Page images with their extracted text
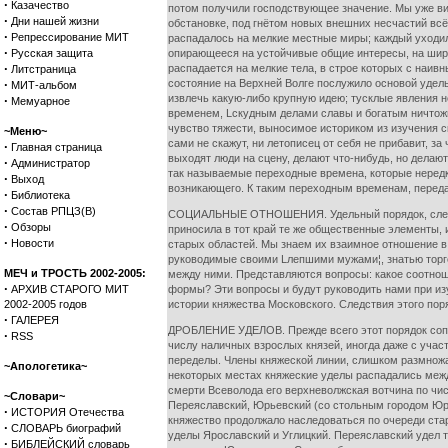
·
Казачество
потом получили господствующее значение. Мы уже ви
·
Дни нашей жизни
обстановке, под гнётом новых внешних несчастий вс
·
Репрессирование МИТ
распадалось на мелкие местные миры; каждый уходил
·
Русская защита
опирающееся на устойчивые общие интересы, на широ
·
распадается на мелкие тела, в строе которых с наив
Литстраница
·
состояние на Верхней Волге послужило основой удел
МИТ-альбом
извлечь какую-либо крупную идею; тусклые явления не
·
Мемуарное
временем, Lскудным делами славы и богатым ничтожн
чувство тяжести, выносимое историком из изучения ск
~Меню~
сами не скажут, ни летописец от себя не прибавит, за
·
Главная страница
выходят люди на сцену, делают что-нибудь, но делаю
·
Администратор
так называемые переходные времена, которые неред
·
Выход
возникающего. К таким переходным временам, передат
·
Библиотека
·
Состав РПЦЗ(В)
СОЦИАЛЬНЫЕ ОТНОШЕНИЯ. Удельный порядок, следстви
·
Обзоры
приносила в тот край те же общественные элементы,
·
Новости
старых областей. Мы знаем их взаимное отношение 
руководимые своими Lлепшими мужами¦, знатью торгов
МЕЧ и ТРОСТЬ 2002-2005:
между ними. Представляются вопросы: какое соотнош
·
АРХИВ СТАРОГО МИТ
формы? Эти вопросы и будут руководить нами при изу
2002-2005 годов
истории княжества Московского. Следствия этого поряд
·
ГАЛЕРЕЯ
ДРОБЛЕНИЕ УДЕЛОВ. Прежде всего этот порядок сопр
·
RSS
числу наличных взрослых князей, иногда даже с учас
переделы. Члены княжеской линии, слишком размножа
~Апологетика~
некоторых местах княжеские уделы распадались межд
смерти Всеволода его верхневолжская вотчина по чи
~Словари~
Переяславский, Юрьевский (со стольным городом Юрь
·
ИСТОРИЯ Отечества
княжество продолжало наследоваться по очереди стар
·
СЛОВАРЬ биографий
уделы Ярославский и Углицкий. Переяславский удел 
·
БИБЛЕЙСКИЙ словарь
* * *
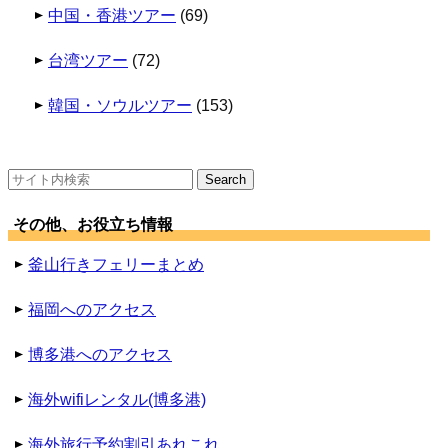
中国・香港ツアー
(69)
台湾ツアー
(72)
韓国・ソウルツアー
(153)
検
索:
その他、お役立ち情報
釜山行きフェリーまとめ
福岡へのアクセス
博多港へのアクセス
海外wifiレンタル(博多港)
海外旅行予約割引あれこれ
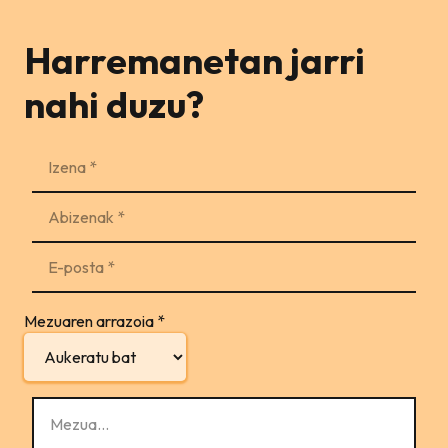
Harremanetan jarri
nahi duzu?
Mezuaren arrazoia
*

Exercise: Pick out every line above that contains the word "мелкие" and copy each one in full.

Reply:
распадалось на мелкие местные миры; каждый уходил
распадается на мелкие тела, в строе которых с наив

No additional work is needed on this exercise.